[Collection entries]
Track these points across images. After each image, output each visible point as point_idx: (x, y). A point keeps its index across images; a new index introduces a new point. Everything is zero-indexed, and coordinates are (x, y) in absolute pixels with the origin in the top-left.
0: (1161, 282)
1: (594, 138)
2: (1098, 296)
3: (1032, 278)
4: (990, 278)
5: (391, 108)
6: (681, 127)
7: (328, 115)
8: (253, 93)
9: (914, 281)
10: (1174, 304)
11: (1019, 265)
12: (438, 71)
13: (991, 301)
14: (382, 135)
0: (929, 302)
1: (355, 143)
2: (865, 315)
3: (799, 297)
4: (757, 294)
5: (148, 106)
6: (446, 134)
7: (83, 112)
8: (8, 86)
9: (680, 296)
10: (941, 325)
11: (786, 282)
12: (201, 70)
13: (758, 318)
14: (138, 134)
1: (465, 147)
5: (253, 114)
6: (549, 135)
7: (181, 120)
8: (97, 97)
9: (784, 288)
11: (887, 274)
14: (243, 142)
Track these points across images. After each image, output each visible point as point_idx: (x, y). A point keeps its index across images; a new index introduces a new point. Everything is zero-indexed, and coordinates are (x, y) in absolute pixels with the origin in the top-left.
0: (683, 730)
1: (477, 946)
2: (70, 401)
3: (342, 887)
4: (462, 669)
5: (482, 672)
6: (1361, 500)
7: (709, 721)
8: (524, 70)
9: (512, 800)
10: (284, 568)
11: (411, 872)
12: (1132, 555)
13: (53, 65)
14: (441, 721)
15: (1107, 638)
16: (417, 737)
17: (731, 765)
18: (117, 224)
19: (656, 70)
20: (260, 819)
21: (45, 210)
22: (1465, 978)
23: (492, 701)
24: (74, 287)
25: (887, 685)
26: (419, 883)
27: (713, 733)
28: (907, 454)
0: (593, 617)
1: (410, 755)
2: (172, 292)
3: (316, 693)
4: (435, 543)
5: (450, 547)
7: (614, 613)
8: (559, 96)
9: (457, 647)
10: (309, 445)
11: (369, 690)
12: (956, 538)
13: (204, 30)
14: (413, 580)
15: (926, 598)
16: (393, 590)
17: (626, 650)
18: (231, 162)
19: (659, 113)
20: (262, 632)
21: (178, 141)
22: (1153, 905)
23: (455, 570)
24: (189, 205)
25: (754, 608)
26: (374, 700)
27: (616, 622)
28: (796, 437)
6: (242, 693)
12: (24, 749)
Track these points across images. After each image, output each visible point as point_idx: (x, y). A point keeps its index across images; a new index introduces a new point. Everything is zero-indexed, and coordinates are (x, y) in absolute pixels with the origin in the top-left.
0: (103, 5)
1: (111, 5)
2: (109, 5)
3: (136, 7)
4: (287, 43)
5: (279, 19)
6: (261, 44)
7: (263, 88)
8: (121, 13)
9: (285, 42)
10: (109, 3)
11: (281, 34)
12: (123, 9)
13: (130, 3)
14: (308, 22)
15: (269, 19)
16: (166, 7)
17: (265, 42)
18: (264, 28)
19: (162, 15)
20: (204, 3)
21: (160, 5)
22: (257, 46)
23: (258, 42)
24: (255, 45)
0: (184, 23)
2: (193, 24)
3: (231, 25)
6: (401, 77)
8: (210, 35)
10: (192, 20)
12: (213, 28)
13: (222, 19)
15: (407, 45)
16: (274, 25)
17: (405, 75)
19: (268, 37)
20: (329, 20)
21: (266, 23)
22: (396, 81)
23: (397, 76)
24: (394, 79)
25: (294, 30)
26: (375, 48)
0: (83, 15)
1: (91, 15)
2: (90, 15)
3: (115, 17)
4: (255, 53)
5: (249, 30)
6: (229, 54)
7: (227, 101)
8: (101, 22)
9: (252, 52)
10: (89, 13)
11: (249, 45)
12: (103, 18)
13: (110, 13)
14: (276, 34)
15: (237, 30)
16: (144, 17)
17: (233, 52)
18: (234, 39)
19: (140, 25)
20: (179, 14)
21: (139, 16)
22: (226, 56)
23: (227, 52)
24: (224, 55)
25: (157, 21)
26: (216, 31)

» Task brief:
Retype only this range exactly: the first line of the data through the line where "1: (111, 5)" appears.

» Written answer:
Track these points across images. After each image, output each visible point as point_idx: (x, y). A point keeps its index across images; a new index introduces a new point. Everything is zero-indexed, and coordinates are (x, y) in absolute pixels with the origin in the top-left.
0: (1161, 282)
1: (594, 138)
2: (1098, 296)
3: (1032, 278)
4: (990, 278)
5: (391, 108)
6: (681, 127)
7: (328, 115)
8: (253, 93)
9: (914, 281)
10: (1174, 304)
11: (1019, 265)
12: (438, 71)
13: (991, 301)
14: (382, 135)
0: (929, 302)
1: (355, 143)
2: (865, 315)
3: (799, 297)
4: (757, 294)
5: (148, 106)
6: (446, 134)
7: (83, 112)
8: (8, 86)
9: (680, 296)
10: (941, 325)
11: (786, 282)
12: (201, 70)
13: (758, 318)
14: (138, 134)
1: (465, 147)
5: (253, 114)
6: (549, 135)
7: (181, 120)
8: (97, 97)
9: (784, 288)
11: (887, 274)
14: (243, 142)
Track these points across images. After each image, output each visible point as point_idx: (x, y). A point keeps its index across images; a new index introduces a new point. Everything is zero-indexed, and coordinates are (x, y) in absolute pixels with the origin in the top-left.
0: (683, 730)
1: (477, 946)
2: (70, 401)
3: (342, 887)
4: (462, 669)
5: (482, 672)
6: (1361, 500)
7: (709, 721)
8: (524, 70)
9: (512, 800)
10: (284, 568)
11: (411, 872)
12: (1132, 555)
13: (53, 65)
14: (441, 721)
15: (1107, 638)
16: (417, 737)
17: (731, 765)
18: (117, 224)
19: (656, 70)
20: (260, 819)
21: (45, 210)
22: (1465, 978)
23: (492, 701)
24: (74, 287)
25: (887, 685)
26: (419, 883)
27: (713, 733)
28: (907, 454)
0: (593, 617)
1: (410, 755)
2: (172, 292)
3: (316, 693)
4: (435, 543)
5: (450, 547)
7: (614, 613)
8: (559, 96)
9: (457, 647)
10: (309, 445)
11: (369, 690)
12: (956, 538)
13: (204, 30)
14: (413, 580)
15: (926, 598)
16: (393, 590)
17: (626, 650)
18: (231, 162)
19: (659, 113)
20: (262, 632)
21: (178, 141)
22: (1153, 905)
23: (455, 570)
24: (189, 205)
25: (754, 608)
26: (374, 700)
27: (616, 622)
28: (796, 437)
6: (242, 693)
12: (24, 749)
Track these points across images. After each image, output each visible point as point_idx: (x, y). A point keeps its index across images; a new index introduces a new point. Everything is zero-indexed, and coordinates are (x, y) in absolute pixels with the origin in the top-left.
0: (103, 5)
1: (111, 5)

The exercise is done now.